Genau so lautet der Titel eines Projekts, das vom Regionalen Bildungsbüro des Kreises Heinsberg und dem Kreissportbund in Zusammenarbeit mit der DLRG und den örtlichen Schwimm- und Sportvereinen umgesetzt wird. Hierbei gehen die Verantwortlichen davon aus, dass an jeder fünften Schule ein Drittel der Schüler in der 4. Klasse nicht schwimmen kann, was auch für den Kreis Heinsberg zutrifft. In Erkelenz und Hückelhoven sind jetzt mehr als 25 Schwimmlehrer damit beschäftigt, diesem Trend entgegenzuwirken.

50 Prozent Nichtschwimmer

In Erkelenz beteiligen sich alle zehn Grundschulen der Stadt mit etwa 451 Erstklässlern an den Standorten im Erka-Bad und im Schwimmbad Gerderath an dem Projekt. Der Nichtschwimmeranteil wurde hier zu Projektbeginn mit knapp 50 Prozent angegeben. In Hückelhoven wurde der Nichtschwimmeranteil zu Projektbeginn mit 66 Prozent angegeben.

Fast jedes Kind soll teilnehmen

Nach der Umsetzung des Projektes soll nach Möglichkeitkein Kind mehr zur weiterführenden Schule wechseln, ohne an diesem Projekt teilgenommen zu haben. Insgesamt werden bis zum Ende des Jahres 2018 durch die Beteiligung der Kommunen Erkelenz, Hückelhoven, Geilenkirchen, Wegberg und erstmals Übach-Palenberg etwa 4700 Schülerinnen und Schüler am Projekt „Mathe schützt nicht vor Ertrinken“ teilgenommen haben.

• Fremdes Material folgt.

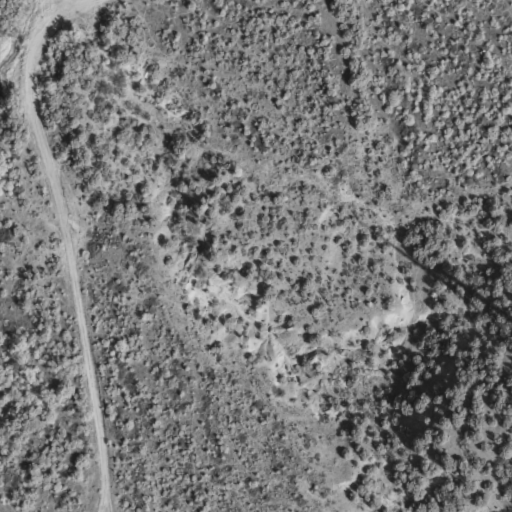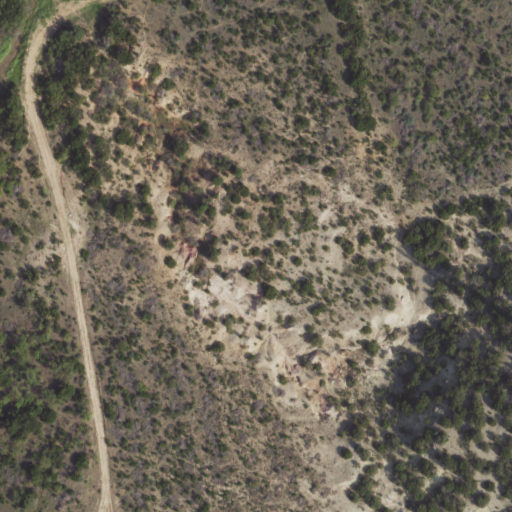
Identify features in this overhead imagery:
road: (43, 256)
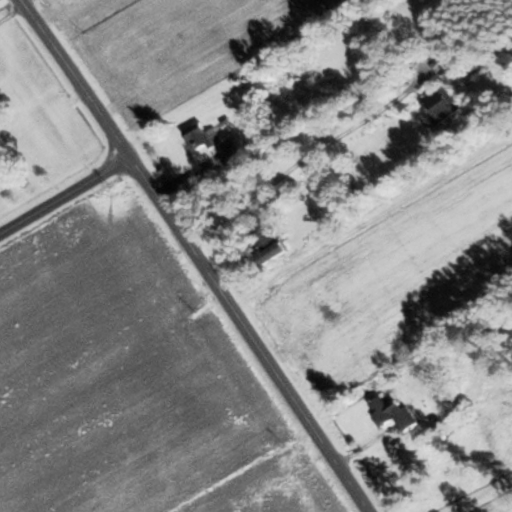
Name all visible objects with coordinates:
building: (439, 105)
building: (198, 137)
road: (298, 164)
road: (65, 197)
road: (371, 222)
building: (267, 242)
road: (192, 255)
building: (390, 412)
road: (481, 495)
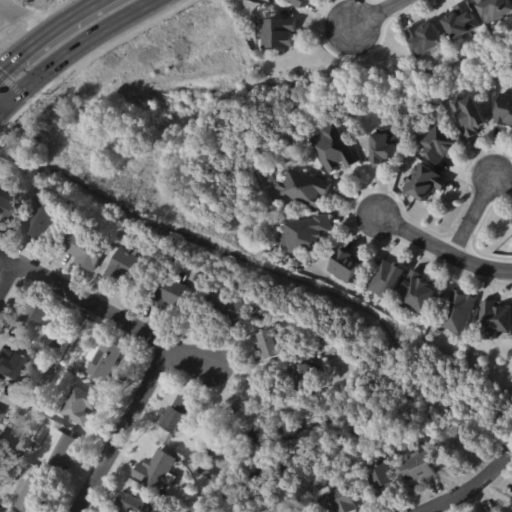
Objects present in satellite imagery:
building: (297, 3)
building: (494, 9)
building: (495, 10)
road: (390, 20)
building: (460, 21)
building: (460, 22)
road: (44, 32)
building: (277, 33)
building: (276, 34)
building: (425, 38)
building: (422, 42)
road: (77, 47)
road: (3, 103)
traffic signals: (7, 105)
road: (3, 108)
building: (504, 110)
building: (504, 111)
building: (468, 115)
building: (468, 117)
building: (439, 145)
building: (384, 146)
building: (383, 148)
building: (441, 148)
building: (332, 149)
building: (333, 152)
building: (424, 181)
building: (424, 184)
building: (302, 187)
building: (303, 189)
building: (4, 207)
building: (5, 207)
road: (471, 214)
building: (38, 218)
building: (41, 219)
building: (303, 233)
road: (415, 234)
building: (303, 235)
building: (81, 248)
building: (84, 249)
building: (127, 263)
building: (344, 265)
road: (479, 265)
building: (125, 266)
building: (344, 267)
building: (387, 279)
building: (386, 281)
road: (10, 286)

Es versteht sich daher von selbst, dass in den Schwimmbädern jede Menge los war. Lehrkräfte und Eltern brachten sich ebenfalls ein, die Nichtschwimmerquote im Kreisgebiet zu senken. Im Hückelhovener Hallenbad vertrat auch der Erste Beigeordnete der Stadt, Helmut Holländer, die Meinung der Notwendigkeit des Projektes, und in Sachen „Elternbereitschaft“ führte er aus, dass es viele Eltern gebe, die sich engagieren.

Doch gerade für jene, die dieses Engagement vermissen lassen, müsse man dieses Projekt unbedingt durchführen. Helmut Holländer freute sich außerdem, dass es in den Schulen im Hinblick auf das Projekt offenbar keinen Widerstand gebe.